JACKSONVILLE, Fla., Nov. 4, 2010 (GLOBE NEWSWIRE) -- Interline Brands, Inc., a New Jersey corporation (the "Company"), a wholly-owned subsidiary of Interline Brands, Inc., a Delaware corporation (NYSE:IBI) ("Interline"), announced that on November 4, 2010 it priced an offering of $300 million aggregate principal amount of its Senior Subordinated Notes. The Company increased the size of the offering from the previously announced $275 million to $300 million. The notes will bear a fixed interest rate of 7.00% percent per year and mature on November 15, 2018. The offering is expected to close on or about November 16, 2010. The Company expects to use the net proceeds from the offering of the notes, together with cash on hand, to repay the indebtedness under its existing credit facility, to purchase any and all of its outstanding 8 1/8% Senior Subordinated Notes due 2014 pursuant to its recently announced cash tender offer and consent solicitation and to pay related fees and expenses. The notes will be guaranteed by Interline and by all the domestic subsidiaries of the Company.
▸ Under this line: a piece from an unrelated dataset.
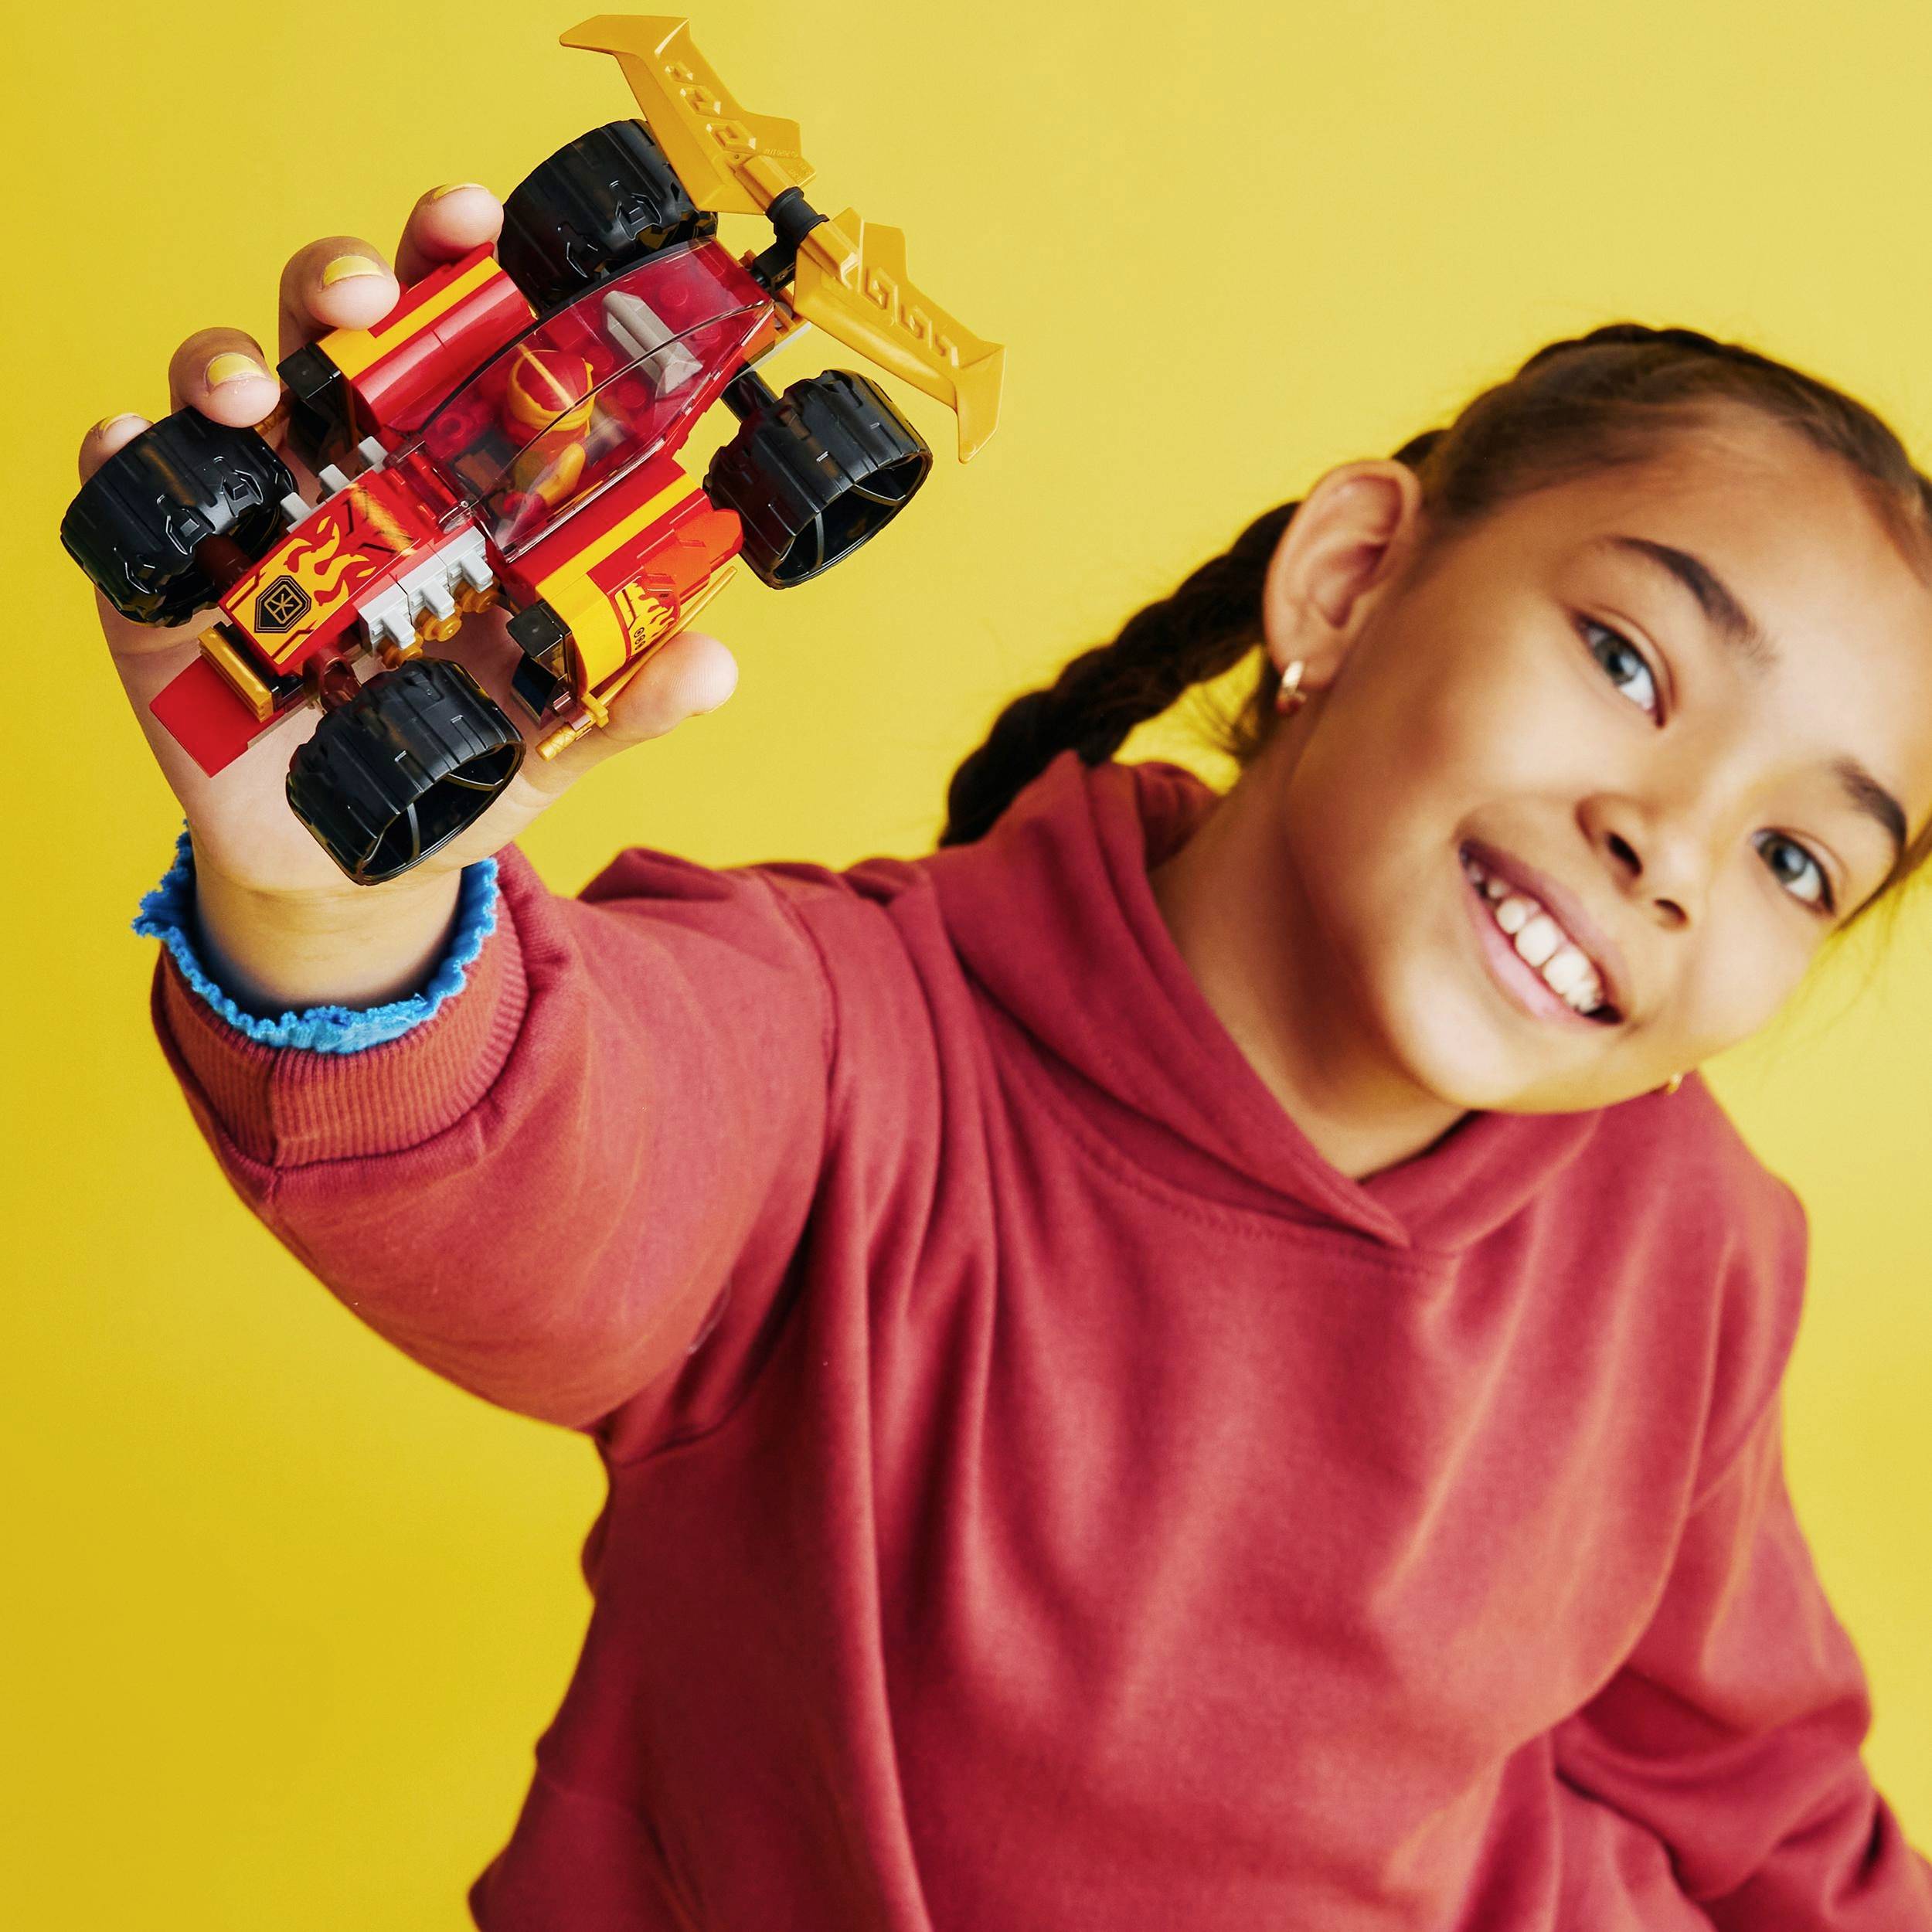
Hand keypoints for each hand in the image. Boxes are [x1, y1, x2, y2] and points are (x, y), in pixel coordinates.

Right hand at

The notes were offered to qualified institutional buyers pursuant to Rule 144A under the Securities Act of 1933, as amended (the "Securities Act") and to persons outside the United States under Regulation S of the Securities Act. The notes have not been registered under the Securities Act or any state securities laws and, unless so registered, may not be offered or sold in the United States except pursuant to an applicable exemption from the registration requirements of the Securities Act and applicable state securities laws.
This press release does not constitute an offer to sell or a solicitation of an offer to buy the notes, nor shall there be any offer, solicitation or sale of any notes in any jurisdiction in which such offer, solicitation or sale would be unlawful.
Safe Harbor Statements
The statements contained in this release which are not historical facts are forward-looking statements that are subject to risks and uncertainties that could cause actual results to differ materially from those set forth in, or implied by, forward-looking statements. Interline has tried, whenever possible, to identify these forward-looking statements using words such as "projects," "anticipates," "believes," "estimates," "expects," "plans," "intends," and similar expressions. Similarly, statements herein that describe Interline's business strategy, outlook, objectives, plans, intentions or goals are also forward-looking statements. The risks and uncertainties involving forward-looking statements include the risks described in Interline's Annual Report on Form 10-K for the fiscal year ended December 25, 2009 and its Quarterly Reports on Form 10-Q for the quarters ended March 26, 2010, June 25, 2010 and September 24, 2010. These statements reflect Interline's current beliefs and are based upon information currently available to it. Be advised that developments subsequent to this release are likely to cause these statements to become outdated with the passage of time.